3. The AI system monitoring online wildlife trade mentioned in paragraph C:
A. Checks approximately 30,000 advertisements monthly
B. Has completely eliminated illegal wildlife sales
C. Only works on social media platforms
D. Identifies sellers by their personal information

4. What is acoustic monitoring used for, according to paragraph D?
A. Recording only whale sounds
B. Tracking animal populations through their sounds
C. Eliminating background noise in forests
D. Discovering new species exclusively

5. PAWS (Protection Assistant for Wildlife Security) has helped reduce poaching by:
A. Increasing the number of park rangers
B. Installing more security cameras
C. Optimizing patrol routes using AI
D. Capturing all poachers in protected areas

Questions 6-9: True/False/Not Given

Do the following statements agree with the information given in the passage?

Write:

  • TRUE if the statement agrees with the information
  • FALSE if the statement contradicts the information
  • NOT GIVEN if there is no information on this

6. Traditional wildlife monitoring methods require significant human effort and resources.

7. Camera trap technology was first invented by Conservation International.

8. AI systems can identify individual animals by their unique markings.

9. All conservation organizations worldwide now use AI technology.

Questions 10-13: Summary Completion

Complete the summary below using NO MORE THAN TWO WORDS from the passage for each answer.

AI technology faces several challenges in conservation work. Remote areas often lack reliable (10) ____ and electrical power. Developing AI systems requires considerable (11) ____ and financial resources. Some people worry about (12) ____ issues and potential misuse of tracking systems. Critics also suggest that too much reliance on technology might decrease direct (13) ____ with the natural world.

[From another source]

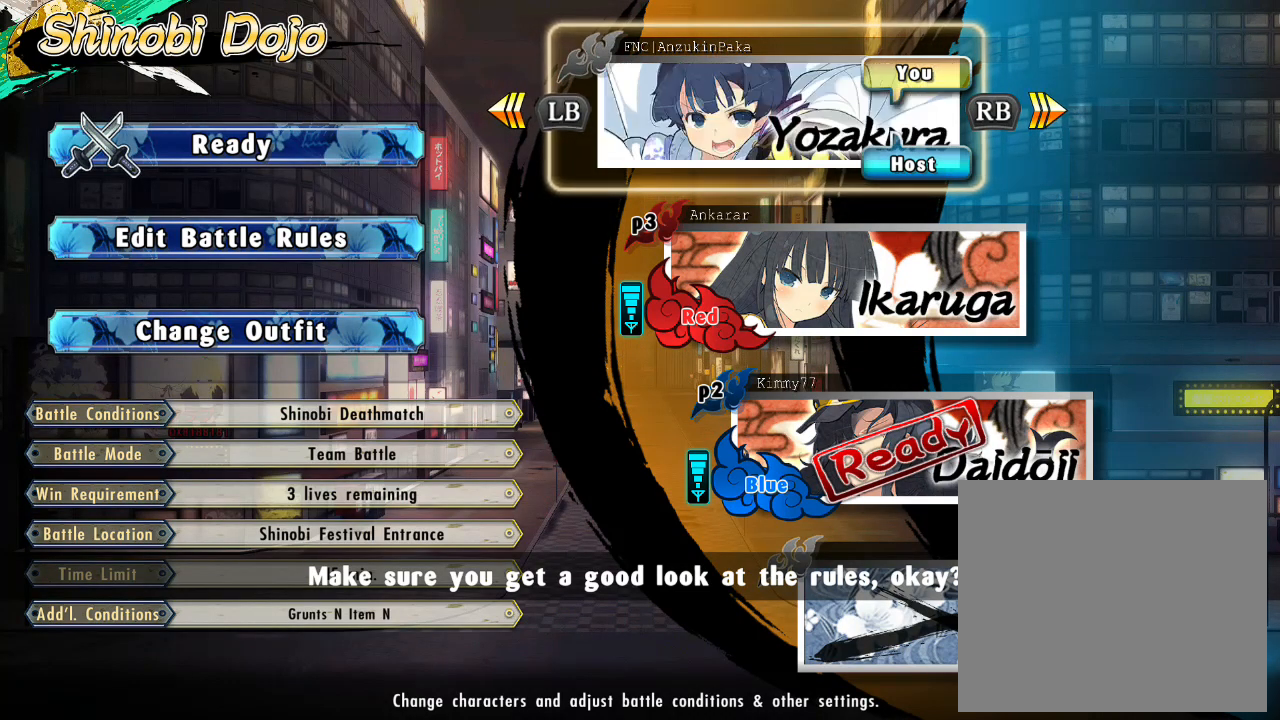
{"buttons": [], "left_stick": "center", "right_stick": "center", "events": []}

PASSAGE 2 – Machine Learning Algorithms Transform Ecosystem Management

Độ khó: Medium (Band 6.0-7.5)

Thời gian đề xuất: 18-20 phút

A. The convergence of artificial intelligence and environmental science has catalyzed a paradigm shift in how ecosystems are monitored, analyzed, and managed. Unlike conventional conservation approaches that rely heavily on manual observation and periodic surveys, AI-driven systems provide continuous, real-time data collection and analysis at scales previously deemed impossible. This technological evolution is particularly crucial given the accelerating rate of biodiversity loss and climate change impacts that demand rapid, evidence-based responses from conservation practitioners worldwide.

B. Satellite imagery analysis powered by deep learning algorithms exemplifies this transformation. Organizations such as Global Forest Watch utilize convolutional neural networks (CNNs) to process terabytes of satellite data daily, detecting deforestation activities with unprecedented precision. These algorithms can distinguish between natural forest loss from events like wildfires and anthropogenic destruction caused by illegal logging or agricultural expansion. The system operates on a near-real-time basis, issuing alerts within days of detecting forest clearance, enabling authorities to respond before significant damage occurs. In the Brazilian Amazon, this technology has contributed to a 15% increase in successful interventions against illegal deforestation operations.

C. The application of AI extends beyond terrestrial ecosystems into marine conservation. Autonomous underwater vehicles (AUVs) equipped with AI-powered imaging systems now survey coral reef health across vast oceanic areas. These systems employ computer vision techniques to assess coral bleaching severity, identify invasive species, and monitor fish populations. What traditionally required hundreds of diving hours by marine biologists can now be accomplished in a fraction of the time with greater consistency. The Great Barrier Reef Marine Park Authority has deployed such technology to create comprehensive baseline assessments of reef conditions, enabling more targeted restoration efforts.

D. Predictive modeling represents another frontier where machine learning demonstrates exceptional utility. By integrating multidimensional datasets – including climate variables, land use patterns, population demographics, and historical conservation outcomes – AI algorithms can forecast future environmental conditions and species distribution shifts. Researchers at Stanford University developed a model that predicts habitat suitability for endangered species under various climate change scenarios with 87% accuracy. These predictions inform strategic land acquisition decisions by conservation organizations, ensuring protection of areas that will remain viable habitats even as climate patterns evolve.

E. The realm of genomic conservation has similarly been revolutionized by artificial intelligence. Conservation geneticists now employ machine learning algorithms to analyze genetic diversity within endangered populations, identifying individuals that should be prioritized for breeding programs to maximize genetic health. AI systems can process whole-genome sequences exponentially faster than traditional methods, detecting subtle genetic markers associated with disease resistance or adaptive traits. This capability proved instrumental in conservation efforts for the California condor, where AI-guided genetic management has significantly improved population viability.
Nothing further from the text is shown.